Don’t forget about the company’s emotional health. Dr Michael Beattie, a chartered counselling psychologist, argues that poor mental health in organizations happens in the context of the overall health or illness of that organization. He says leaders must model the importance of mental health by actively “living out a compassionate leadership style,” taking a genuine interest in their team. If they bring positive energy and enthusiasm to work, use their leadership role to build connections between team members, and link individuals’ contributions back to the wider business, they will build the overall health.
It’s so important for leaders to be on top of this and caring. The so-called “normal” stressors of life are getting pretty stressful. Though technology helps in work, our increasing reliance on tools like smartphones can also lead to loneliness, anxiety and depression. Our fast-paced world, political polarization of the populations, and mistrust in institutions are just a few of the continual stressors calling for a new kind of leadership. This is leadership that shows strength through embracing vulnerability, and exercises wisdom through creating spaces in which their teams can be psychologically safe, innovative, and open about their mental health – if they choose.

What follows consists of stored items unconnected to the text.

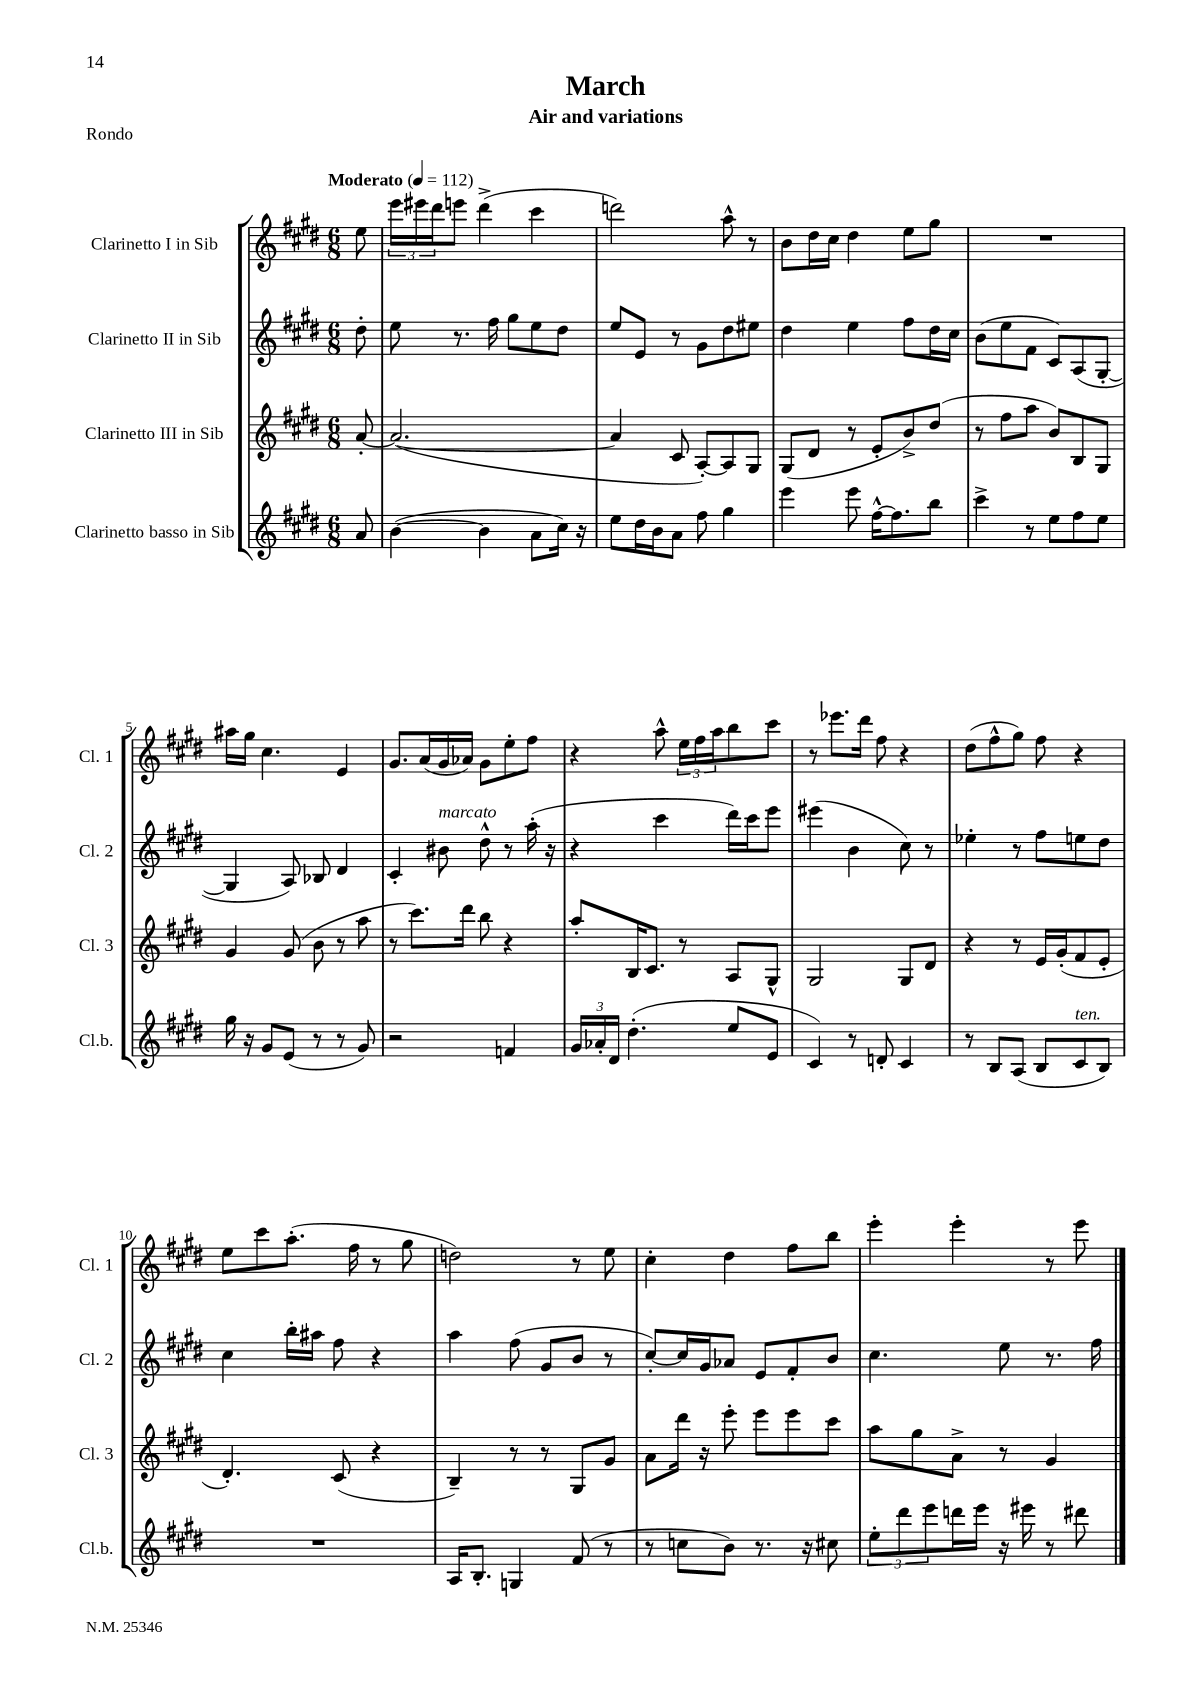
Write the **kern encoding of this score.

**kern	**kern	**kern	**kern
*part4	*part3	*part2	*part1
*staff4	*staff3	*staff2	*staff1
*I"Clarinetto basso in Sib	*I"Clarinetto III in Sib	*I"Clarinetto II in Sib	*I"Clarinetto I in Sib
*I'Cl.b.	*I'Cl. 3	*I'Cl. 2	*I'Cl. 1
*clefG2	*clefG2	*clefG2	*clefG2
*k[f#c#g#d#]	*k[f#c#g#d#]	*k[f#c#g#d#]	*k[f#c#g#d#]
*M6/8	*M6/8	*M6/8	*M6/8
*MM112	*MM112	*MM112	*MM112
=	=	=	=
!	!	!	!LO:TX:a:B:t=Moderato
8a/	[8a'/	8dd#'\	8ee\
=1	=1	=1	=1
([4b\	(2.a/_	8ee\	24eee\LL
.	.	.	24eee#X\
.	.	.	24ddd#\J
.	.	8.r	8eeen\J
4b\]	.	.	(4ddd#^\
.	.	16ff#\	.
.	.	8gg#\L	.
8a\L	.	8ee\	4ccc#\
16cc#\Jk)	.	8dd#\J	.
16r	.	.	.
=2	=2	=2	=2
8ee\L	4a/]	8ee/L	2dddn\)
16dd#\L	.	8e/J	.
16b\J	.	.	.
8a\J	8c#/	8r	.
8ff#\	[8A'/L)	8g#\L	.
4gg#\	8A/]	8dd#\	8aa^^\
.	8G#/J	8ee#X\J	8r
=3	=3	=3	=3
4eee\	(8G#/L	4dd#\	8b\L
.	8d#/J	.	16dd#\L
.	.	.	16cc#\JJ
8eee\	8r	4ee\	4dd#\
[16ff#^^\KL	8e'/L	.	.
8.ff#\]	.	.	.
.	8b^/)	8ff#\L	8ee\L
8bb\J	(8dd#/J	16dd#\L	8gg#\J
.	.	16cc#\JJ	.
=4	=4	=4	=4
4ccc#^\	8r	(8b\L	2.r
.	8ff#\L	8ee\	.
8r	8aa\J	8f#\J	.
8ee\L	8b/L)	8c#/L)	.
8ff#\	8B/	(8A/	.
8ee\J	8G#/J	[8G#'/J	.
!!LO:LB:g=z
=5	=5	=5	=5
16gg#\	4g#/	4G#/]	16aa#X\LL
16r	.	.	16gg#\JJ
8g#/L	.	.	4.cc#\
(8e/J	(8g#/	8A/)	.
8r	8b\	8B-X/	.
8r	8r	4d#/	4e/
8g#/)	8aa\	.	.
=6	=6	=6	=6
2r	8r	4c#'/	8.g#/L
.	8.ccc#\L)	.	.
.	.	.	(16a/L
!	!	!LO:TX:a:i:t=marcato	!
.	.	8b#X\	16g#/
.	16ddd#\Jk	.	16a-X/JJ)
.	8bb\	8dd#^^\	8g#\L
4fn/	4r	8r	8ee'\
.	.	(16aa'\	8ff#\J
.	.	16r	.
=7	=7	=7	=7
24g#/LL	8aa'/L	4r	4r
24a-X'/	.	.	.
24d#/JJ	.	.	.
(4.dd#'\	16B/K	.	.
.	8.c#/J	.	.
.	.	4ccc#\	8aa^^\
.	8r	.	24ee\LL
.	.	.	24ff#\
.	.	.	24aa\J
8ee/L	8A/L	16ddd#\LL)	8bb\
.	.	16ccc#\J	.
8e/J	8G#^^/J	8eee\J	8ccc#\J
=8	=8	=8	=8
4c#/)	2G#/	(4eee#X\	8r
.	.	.	8.eee-X\L
8r	.	4b\	.
.	.	.	16ddd#\Jk
8dn'/	.	.	8ff#\
4c#/	8G#/L	8cc#\)	4r
.	8d#/J	8r	.
=9	=9	=9	=9
8r	4r	4ee-X'\	(8dd#\L
8B/L	.	.	8ff#^^\
(8A/J	8r	8r	8gg#\J)
8B/L	16e/LL	8ff#\L	8ff#\
.	(16g#'/J	.	.
!LO:TX:a:i:t=ten.	!	!	!
8c#/	8f#/	8een\	4r
8B/J)	8e'/J	8dd#\J	.
!!LO:LB:g=z
=10	=10	=10	=10
2.r	4.d#'/)	4cc#\	8ee\L
.	.	.	8ccc#\
.	.	16bb'\LL	(8.aa'\J
.	.	16aa#X\JJ	.
.	(8c#/	8ff#\	.
.	.	.	16ff#\
.	4r	4r	8r
.	.	.	8gg#\
=11	=11	=11	=11
16A/KL	4B~/)	4aa\	2ddn\)
8.B'/J	.	.	.
4Gn/	8r	(8ff#\	.
.	8r	8g#/L	.
(8f#/	8G#/L	8b/J	8r
8r	8g#/J	8r	8ee\
=12	=12	=12	=12
8r	8a\L	[8cc#'/L)	4cc#'\
8ccn\L	16ddd#\Jk	16cc#/L]	.
.	16r	16g#/J	.
8b\J)	8eee'\	8a-X/J	4dd#\
8.r	8eee\L	8e/L	.
.	8eee\	8f#'/	8ff#\L
16r	.	.	.
8cc#X\	8ccc#\J	8b/J	8bb\J
=13	=13	=13	=13
12ee'\L	8aa\L	4.cc#\	4eee'\
12ddd#\	.	.	.
.	8gg#\	.	.
12eee\	.	.	.
16dddn\L	8a^\J	.	4eee'\
16eee\JJ	.	.	.
16r	8r	8ee\	.
16eee#X\	.	.	.
8r	4g#/	8.r	8r
8ddd#X\	.	.	8eee\
.	.	16ff#\	.
==	==	==	==
*-	*-	*-	*-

Leaders must carefully cultivate three things: Culture – Leaders should create cultures that destigmatize mental health issues and promote a compassionate understanding of individuals’ situations. Authenticity – People follow leaders who are authentic. Self-reflection and self-care – Effective leaders know and take care of themselves.
Healthy leaders seek the help of a qualified professional counselor or doctor when needed. Your own mental health is something you can never afford to neglect or shortchange. It needs to be managed with care and consistency. You can do it through reflection, setting aside time to regularly look back, look at now, and look ahead.What am I feeling? What am I thinking? What does health look like for me?
Direction. There are constant pulls on your time and attention. You have to take time to see what is worth your attention. You have to stop and consider your direction to stay healthy. Look at the direction and the pace and see if anything needs adjusted
Connection. Healthy leaders never go it alone. Leaders need people. They need to be connected to others to live to their potential. You need a select group of people to whom you are tightly and fiercely connected because they help you stay strong and get stronger. You tell them things so they can help you see what I might otherwise miss, and you trust and empower them to speak into your life if they see a blind spot. A trusted mentor or counselor could be part of this group.
Imperfection. Our high-demand, high-access world creates unrealistic expectations of leaders. Perfection is not an option. It’s a very damaging expectation. We are humans and make mistakes. Treat your imperfections with kindness. Admit them when they happen. Make efforts to grow from them. But don’t beat yourself up or be ashamed of them. The people you lead will grow from your example.
We need healthy leaders in an age of stress and challenge like never before. We need a healthy YOU.